A idosa é conhecida em São Luiz Gonzaga por “Vó Margarida”: recebe visitas de familiares, vizinhos e até de padre que lhe pede bênção.
— Tomara que a gente consiga ter essa força de vontade, essa garra que a vovó Margarida tem com seus 115 anos. Ela é um exemplo de fibra, de fé e de esperança — pontuou Maria De Lourdes Pereira Matzenbacker, 72 anos, amiga da família.
Alexander Daudt, oncologista e coordenador do grupo de estudo de medicina de estilo de vida do Hospital Moinhos de Vento, baseia-se nas conclusões das chamadas Blue Zones para explicar a longevidade da moradora do interior do Estado. O trabalho é dos pesquisadores Gianni Pes e Michel Poulain e foi publicado em 2004 no jornal Experimental Gerontology.
O estudo mapeou a alimentação e os hábitos da população de cinco regiões do planeta com alta concentração de idosos. Em Nuoro, na Itália, Okinawa, no Japão, Nicoya, na Costa Rica, Loma Linda, nos Estados Unidos, e na ilha de Ikaria, na Grécia, as chances de homens e mulheres atingirem os cem anos são maiores do que em grandes centros urbanos.
Daudt cita alguns dos hábitos dos mais longevos: mover-se naturalmente, comer com sabedoria, resiliência ao estresse, alimentação saudável e espiritualidade.
— A genética é 10%, 90% é estilo de vida — resume o médico sobre os motivos que podem explicar a longevidade.
O estudioso acrescenta que a longevidade ideal é aquela em que “o tempo de vida é igual ao tempo de saúde”. Ou seja, é preciso que viver mais seja acompanhado pela qualidade de vida do idoso. Daudt também destaca outros dois pontos que foram detectados pelos pesquisadores como decisivo para fazer um indivíduo viver mais: laços familiares duradouros.
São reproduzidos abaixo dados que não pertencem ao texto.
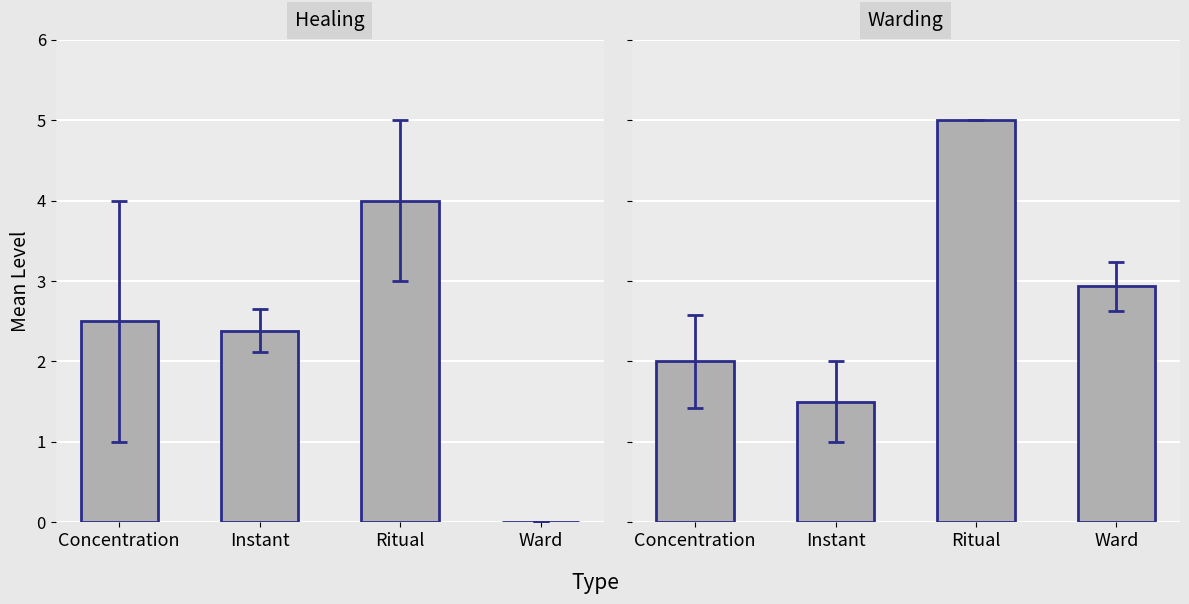

How many data points in Healing are less than 2?

1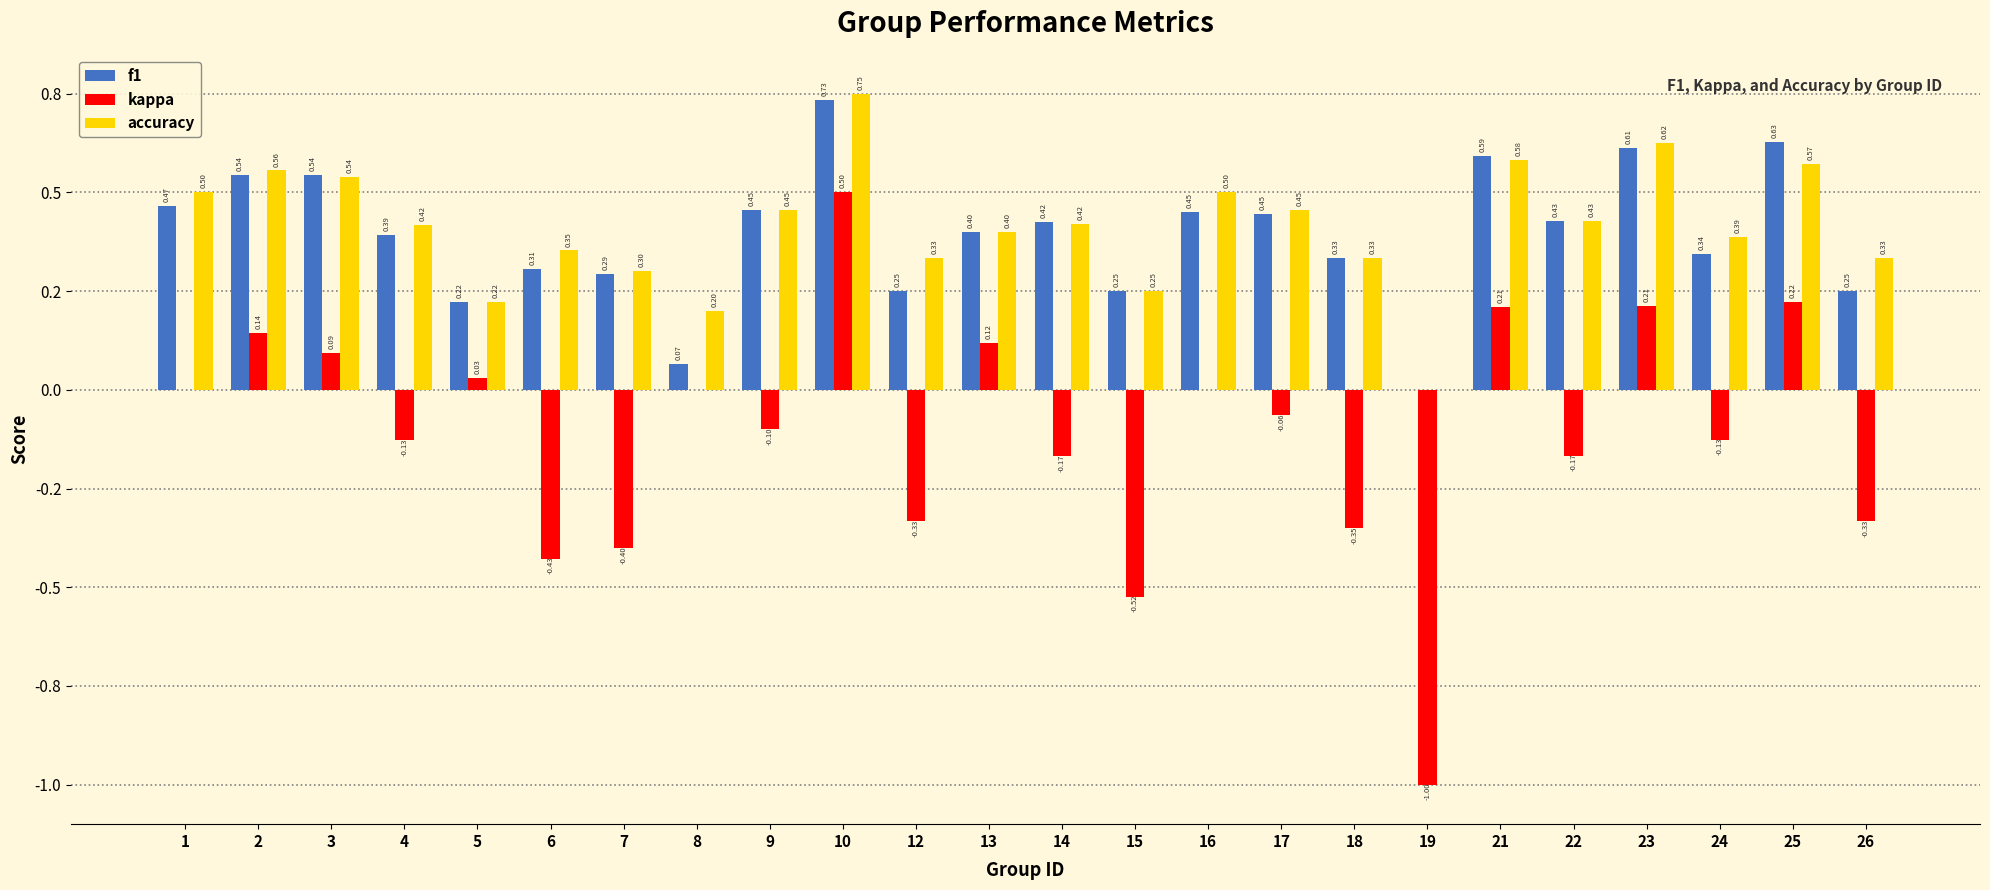

True or false: f1 has a value of 0.3 at 14.

False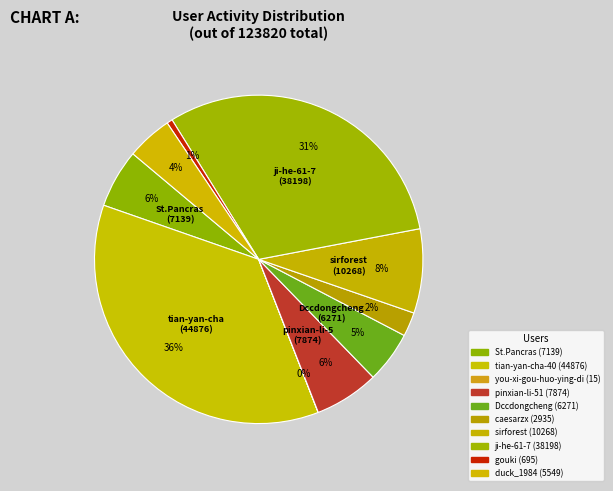

How many slices are in this pie chart?

10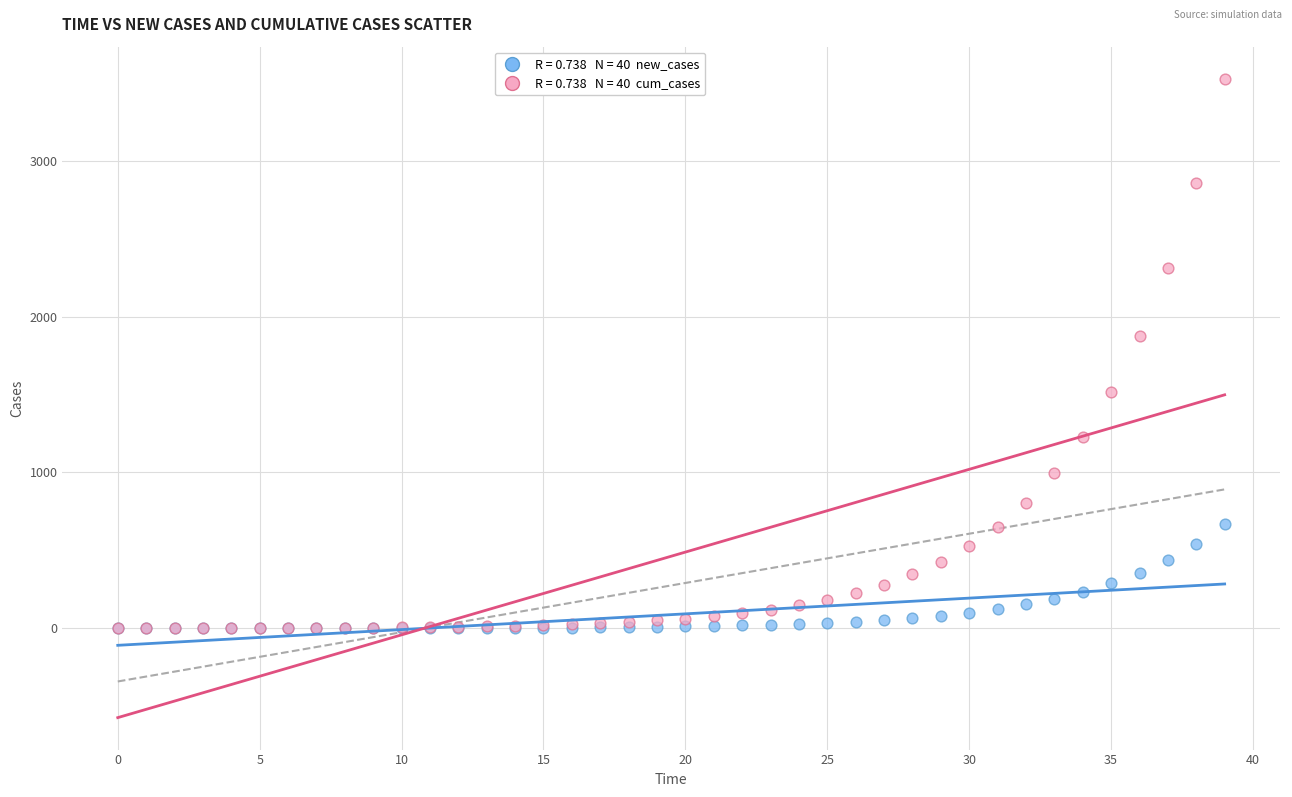

Across all series, what Y value is closest to 1762?

1873.2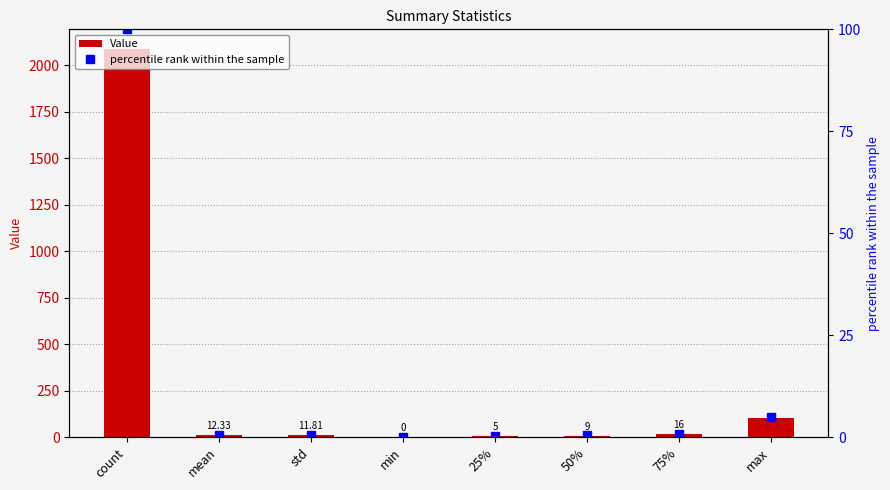

What is the total value across all series at std?

12.4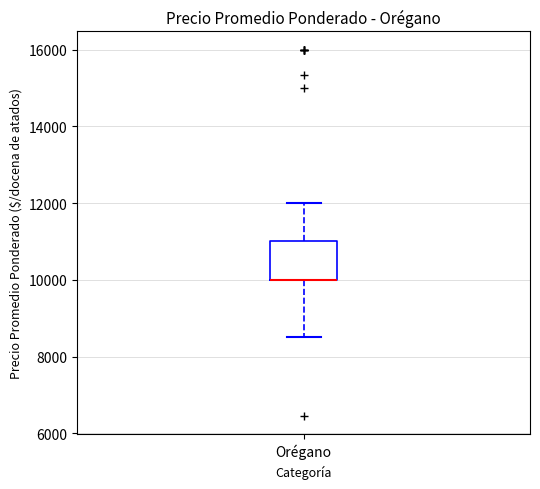

Where is the upper edge of the box for Orégano on the y-axis? The values are not printed on the chart, so give them approximately, as read against the axis.

11000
— As pessoas que estavam mais satisfeitas em seus relacionamentos aos 50 anos eram mais saudáveis aos 80 anos. Ou seja: não é só saúde física, mas saúde do cérebro também. Porque esse bem-estar dos laços familiares – família, amigos, comunidade – protege nossas memórias. Provavelmente, uma pessoa que vive até 115 anos tem essa conexão forte com as pessoas.
Outro ponto importante, diz o médico, é ter um propósito de vida:
— O japonês tem uma palavra, ikigai, que pode ser traduzida como “o que te faz levantar de manhã?”. É o senso de propósito, que, quando existe, é um fator importante para quem vive mais. Quando não existe, isso está associado a um maior risco de mortalidade.